Phyllis Sagan takes pride in being a woman entrepreneur. The Swampscott resident single-handedly started her own real estate business more than 35 years ago. However, her charity work has always been of utmost importance to her.
After graduating from the University of Massachusetts Amherst, Sagan had a short teaching career.
“I’d like to say I was tired of the kids,” Sagan joked. “They were great kids.”
Sagan quickly decided to make a career change and earned her real estate license.
Once she had gained experience working at an agency, she decided to open her own office.

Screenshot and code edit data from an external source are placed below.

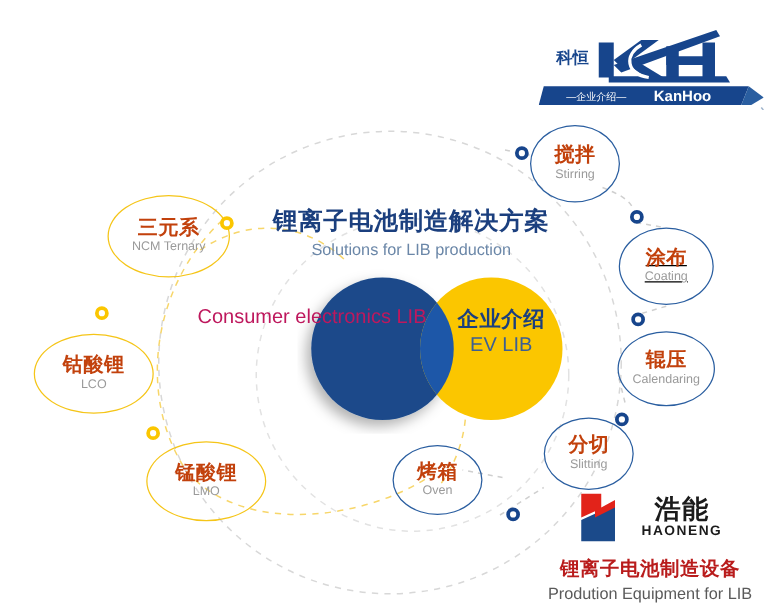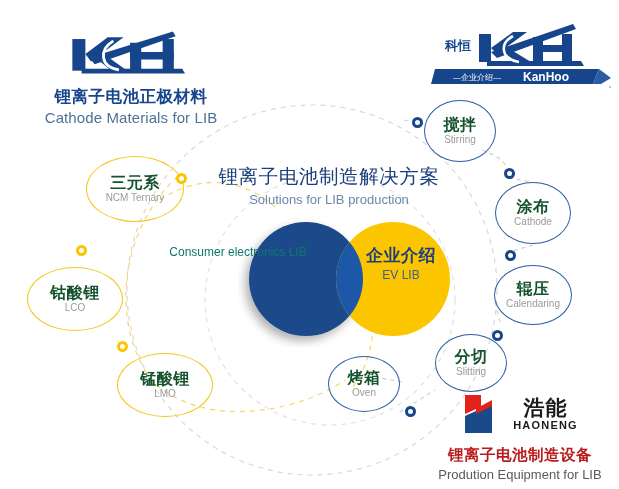--- a/index.html
+++ b/index.html
@@ -57,55 +57,55 @@
   }
 
   
   #center-title {
     left: 214px; top: 163px;
     width: 230px;
     text-align: center;
   }
   #center-title .cn {
     font-size: 19.5px;
-    font-weight: normal;
+    font-weight: bold;
     color: #1b3f7e;
     letter-spacing: 0.6px;
     white-space: nowrap;
   }
   #center-title .en {
     font-size: 13px;
     color: #6b87a8;
     margin-top: 2px;
     white-space: nowrap;
   }
 
   
   #venn { left: 238px; top: 212px; width: 220px; height: 135px; }
 
   .venn-label { position: absolute; text-align: center; white-space: nowrap; }
   #label-consumer { left: 158px; top: 244px; width: 160px; }
   #label-consumer .cn { font-size: 17px; font-weight: bold; color: #facc08; letter-spacing: 0.5px; }
-  #label-consumer .en { font-size: 12px; color: #0f766e; margin-top: 1px; }
+  #label-consumer .en { font-size: 16px; color: #be185d; margin-top: 1px; }
   #label-ev { left: 346px; top: 244px; width: 110px; }
   #label-ev .cn { font-size: 17px; font-weight: bold; color: #1b3f7e; letter-spacing: 0.5px; }
-  #label-ev .en { font-size: 12px; color: #3c5f94; margin-top: 1px; }
+  #label-ev .en { font-size: 16px; color: #3c5f94; margin-top: 1px; }
 
   
   .node {
     position: absolute;
     box-sizing: border-box;
     border-radius: 50%;
     display: flex;
     flex-direction: column;
     align-items: center;
     justify-content: center;
     background: transparent;
   }
-  .node .cn { font-size: 16px; font-weight: bold; color: #14532d; letter-spacing: 0.5px; line-height: 1.05; white-space: nowrap; }
+  .node .cn { font-size: 16px; font-weight: bold; color: #c2410c; letter-spacing: 0.5px; line-height: 1.05; white-space: nowrap; }
   .node .en { font-size: 10px; color: #9a9a9a; margin-top: 1px; white-space: nowrap; }
   .node.blue  { border: 1.6px solid #2a5ea0; }
   .node.yellow{ border: 1.6px solid #f5c518; text-align: center; }
 
   
   .dot {
     position: absolute;
     width: 11px; height: 11px;
     border-radius: 50%;
     box-sizing: border-box;
@@ -149,37 +149,20 @@
 
     <path d="M 404 120 L 424 124" fill="none" stroke="#cfcfcf" stroke-width="1.2" stroke-dasharray="4 4"></path>
     <path d="M 482 150 C 497 156 503 160 506 166" fill="none" stroke="#cfcfcf" stroke-width="1.2" stroke-dasharray="4 4"></path>
     <path d="M 509 178 L 531 182" fill="none" stroke="#cfcfcf" stroke-width="1.2" stroke-dasharray="4 4"></path>
     <path d="M 533 245 L 509 252" fill="none" stroke="#cfcfcf" stroke-width="1.2" stroke-dasharray="4 4"></path>
     <path d="M 500 322 L 494 298" fill="none" stroke="#cfcfcf" stroke-width="1.2" stroke-dasharray="4 4"></path>
     <path d="M 400 412 L 435 390" fill="none" stroke="#cfcfcf" stroke-width="1.2" stroke-dasharray="4 4"></path>
     <path d="M 402 382 L 370 376" fill="none" stroke="#cfcfcf" stroke-width="1.2" stroke-dasharray="4 4"></path>
   </svg>
 
-  <div class="abs" id="logo-kh-left">
-    <svg class="mark" viewBox="0 0 210 58" width="210" height="58">
-      <g fill="#17458c">
-        <path d="M60 34 L150 6 L153 11 L66 41 Z"></path>
-        <path d="M42 14 L56 14 L56 48 L42 48 Z"></path>
-        <path d="M56 30 L80 12 L97 12 L62 38 Z"></path>
-        <path d="M62 30 L84 48 L101 48 L70 26 Z"></path>
-        <path d="M104 18 L116 18 L116 48 L104 48 Z"></path>
-        <path d="M139 14 L151 14 L151 48 L139 48 Z"></path>
-        <path d="M104 28 L151 28 L151 36 L104 36 Z"></path>
-        <path d="M52 46 L160 46 L163 51 L52 51 Z"></path>
-      </g>
-      <path d="M86 16 C 70 26 72 44 92 47" fill="none" stroke="#ffffff" stroke-width="3"></path>
-    </svg>
-    <div class="cn">锂离子电池正极材料</div>
-    <div class="en">Cathode Materials for LIB</div>
-  </div>
 
   <div class="abs" id="logo-kh-right">
     <svg viewBox="0 0 180 66" width="180" height="66">
       <g fill="#17458c">
         <path d="M60 30 L142 2 L145 7 L66 36 Z"></path>
         <path d="M48 12 L60 12 L60 40 L48 40 Z"></path>
         <path d="M60 26 L82 10 L96 10 L66 32 Z"></path>
         <path d="M66 26 L86 40 L100 40 L72 23 Z"></path>
         <path d="M102 15 L112 15 L112 40 L102 40 Z"></path>
         <path d="M131 12 L141 12 L141 40 L131 40 Z"></path>
@@ -237,33 +220,33 @@
         <div class="en">LCO</div>
       </div>
       <div class="node yellow" style="left: 117px; top: 353px; width: 96px; height: 64px;">
         <div class="cn">锰酸锂</div>
         <div class="en">LMO</div>
       </div>
       <div class="node blue" style="left: 424px; top: 100px; width: 72px; height: 62px;">
         <div class="cn">搅拌</div>
         <div class="en">Stirring</div>
       </div>
-      <div class="node blue" style="left: 495px; top: 182px; width: 76px; height: 62px;">
+      <div class="node blue" style="left: 495px; top: 182px; width: 76px; height: 62px; text-decoration: underline;">
         <div class="cn">涂布</div>
-        <div class="en">Cathode</div>
+        <div class="en">Coating</div>
       </div>
       <div class="node blue" style="left: 494px; top: 265px; width: 78px; height: 60px;">
         <div class="cn">辊压</div>
         <div class="en">Calendaring</div>
       </div>
       <div class="node blue" style="left: 435px; top: 334px; width: 72px; height: 58px;">
         <div class="cn">分切</div>
         <div class="en">Slitting</div>
       </div>
-      <div class="node blue" style="left: 328px; top: 356px; width: 72px; height: 56px;">
+      <div class="node blue" style="left: 314px; top: 356px; width: 72px; height: 56px;">
         <div class="cn">烤箱</div>
         <div class="en">Oven</div>
       </div>
       <div class="dot yellow" style="left: 176px; top: 173px;"></div>
       <div class="dot yellow" style="left: 76px; top: 245px;"></div>
       <div class="dot yellow" style="left: 117px; top: 341px;"></div>
       <div class="dot blue" style="left: 412px; top: 117px;"></div>
       <div class="dot blue" style="left: 504px; top: 168px;"></div>
       <div class="dot blue" style="left: 505px; top: 250px;"></div>
       <div class="dot blue" style="left: 492px; top: 330px;"></div>

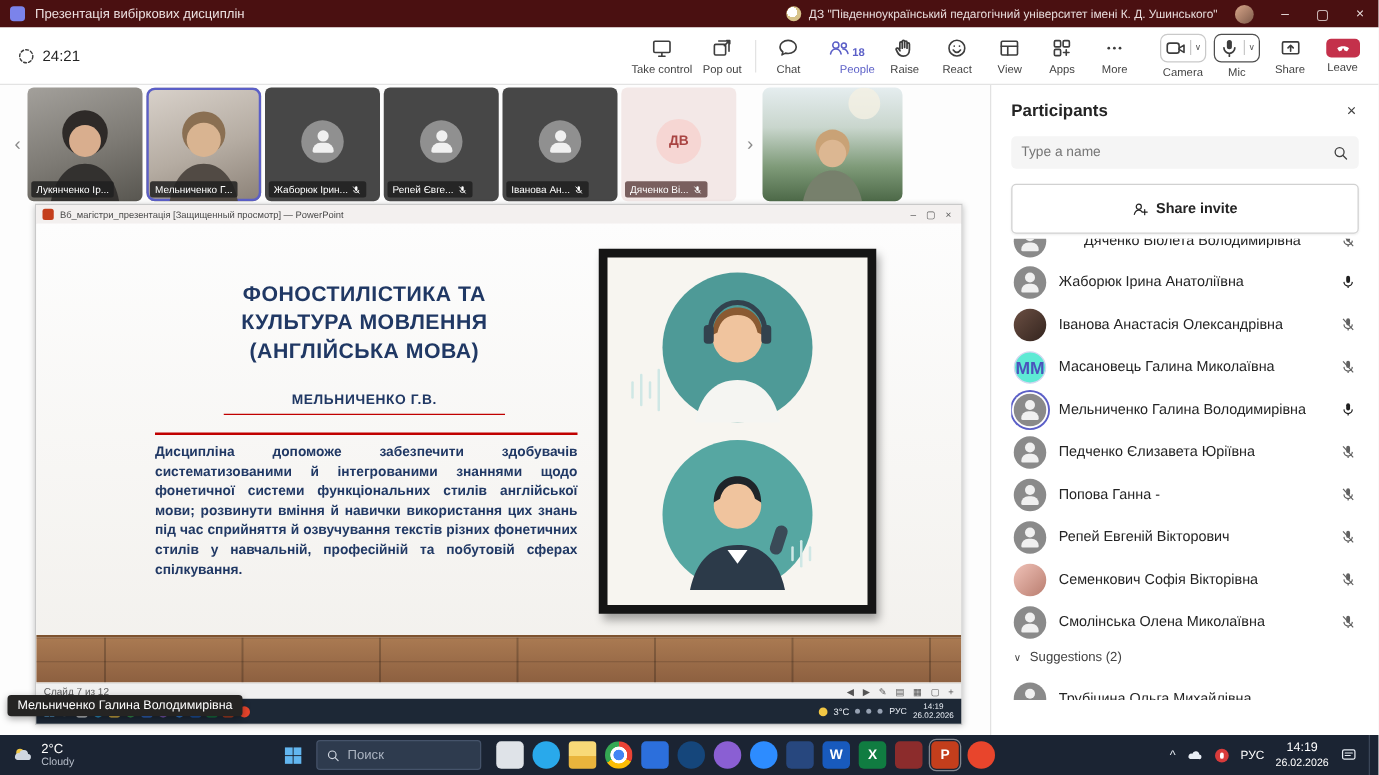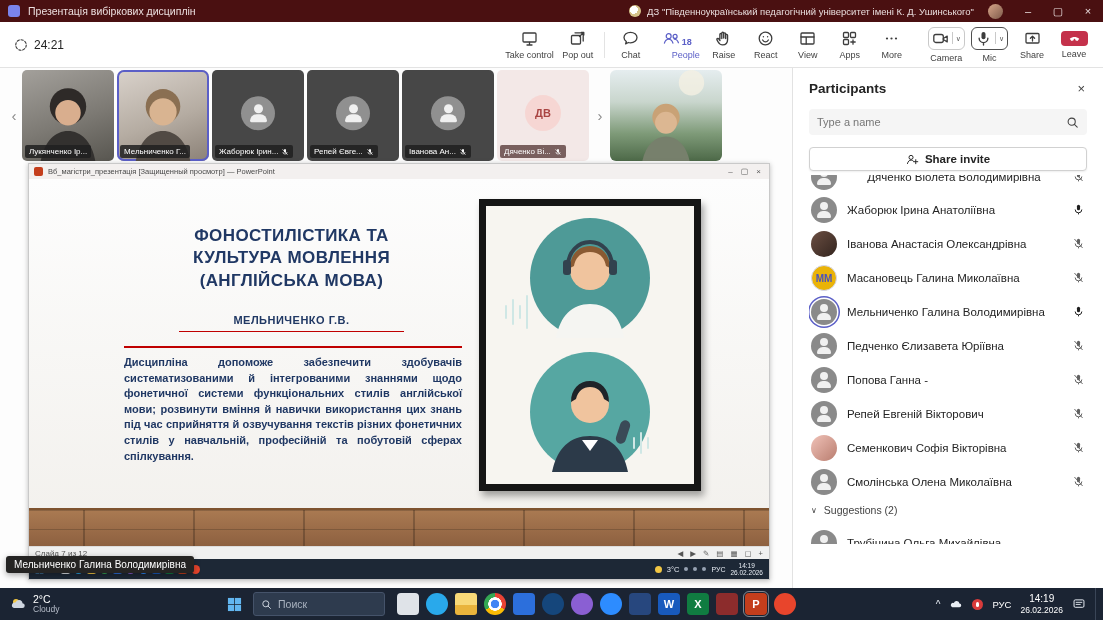--- a/index.html
+++ b/index.html
@@ -108,27 +108,27 @@
 
   
   .panel{flex:1;background:#fff;border-left:1px solid #e2e2e2;display:flex;flex-direction:column;padding:0 16px;overflow:hidden;}
   .panel-header{display:flex;align-items:center;margin-top:13px;flex:none;}
   .panel-title{font-size:13.5px;font-weight:bold;color:#242424;}
   .panel-close{margin-left:auto;font-size:13px;color:#424242;cursor:pointer;padding:0 2px;}
   .search{margin-top:13px;height:26px;background:#f5f5f5;border-radius:4px;display:flex;align-items:center;padding:0 8px;flex:none;}
   .search input{border:0;background:transparent;flex:1;font-size:11px;color:#242424;outline:none;font-family:"Liberation Sans",sans-serif;}
   .search input::placeholder{color:#767676;}
   .search svg{width:13px;height:13px;flex:none;}
-  .share-invite{margin-top:12px;height:24px;background:#fff;border:1px solid #d1d1d1;border-radius:4px;display:flex;align-items:center;justify-content:center;gap:6px;font-size:11.5px;font-weight:bold;color:#242424;box-shadow:0 1px 2px rgba(0,0,0,.07);cursor:pointer;flex:none;text-align:right;}
+  .share-invite{margin-top:12px;height:40px;background:#fff;border:1px solid #d1d1d1;border-radius:4px;display:flex;align-items:center;justify-content:center;gap:6px;font-size:11.5px;font-weight:bold;color:#242424;box-shadow:0 1px 2px rgba(0,0,0,.07);cursor:pointer;flex:none;text-align:right;}
   .share-invite svg{width:13px;height:13px;}
   .plist{flex:1;overflow:hidden;margin-top:4px;}
   .prow{height:34px;display:flex;align-items:center;gap:10px;padding:0 2px;cursor:pointer;}
   .avatar{width:26px;height:26px;border-radius:50%;background:#8a8a8a;flex:none;overflow:hidden;display:flex;align-items:center;justify-content:center;}
   .av-ring{box-shadow:0 0 0 1.5px #fff,0 0 0 3px #5b5fc7;}
-  .av-init{background:#eab308;border:1px solid #d3d7f0;color:#4b53bc;font-size:10px;font-weight:bold;}
+  .av-init{background:#5eead4;border:1px solid #d3d7f0;color:#4b53bc;font-size:14px;font-weight:bold;}
   .av-photo-dark{background:linear-gradient(135deg,#6b4f43,#33241e);}
   .av-photo-pink{background:linear-gradient(135deg,#f0c2b8,#b97d6f);}
   .pcol{display:flex;flex-direction:column;flex:1;min-width:0;justify-content:center;}
   .pname{font-size:11.5px;color:#242424;white-space:nowrap;overflow:hidden;}
   .prole{font-size:9.5px;color:#616161;line-height:1.2;}
   .mic{width:14px;height:14px;flex:none;}
   .mic svg{width:13px;height:13px;display:block;margin:0 auto;}
   .mic svg *{stroke:currentColor;}
   .mic svg rect{fill:currentColor;stroke:none;}
   .mic-on{color:#1f1f1f;}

“There were very few women owners at the time, but there were a couple that I followed and used them to be my idols. If they could do it, I could try,” Sagan said. “My theory has always been, ‘If you don’t take the risk, you don’t get the gain.’”
Sagan Realtors operated as a “one-woman company” for nine months, until its success garnered the attention of future employees.
In 2018, Sagan Realtors merged with Harborside Sotheby’s International Realty with the goal of strengthening its presence in Swampscott and Marblehead.
Sagan’s history of community involvement includes serving as a board member for the Aviv Center (now known as the Jeffrey & Susan Brudnick Center for Living) in Peabody and the Jewish Federation of the North Shore, chairwoman of the North Shore Advisory Board of the Anti-Defamation League, a Swampscott Rotary Club member, co-chair of the LCHC Women’s Breakfast and the North Shore Development Committee of the Combined Jewish Philanthropies, and being a supporter of St. Joseph’s Food Pantry in Salem, Girls Inc., My Brother’s Table, and the Marblehead Counseling Center.
“I always say I work so that I can give back,” Sagan said. “Thank goodness I’ve been good to the community, but they’ve been very good to me.”
Sagan credited her family with instilling a charitable mindset in her. For Women’s History Month, she highlighted two state female leaders as examples of what women are capable of achieving — Gov. Maura Healey and Lt. Gov. Kim Driscoll.
“I think women are very powerful today and people realize that we work perhaps harder than anybody else,” Sagan said. “We now have a woman governor and a lieutenant governor, so we have plenty of people to emulate.”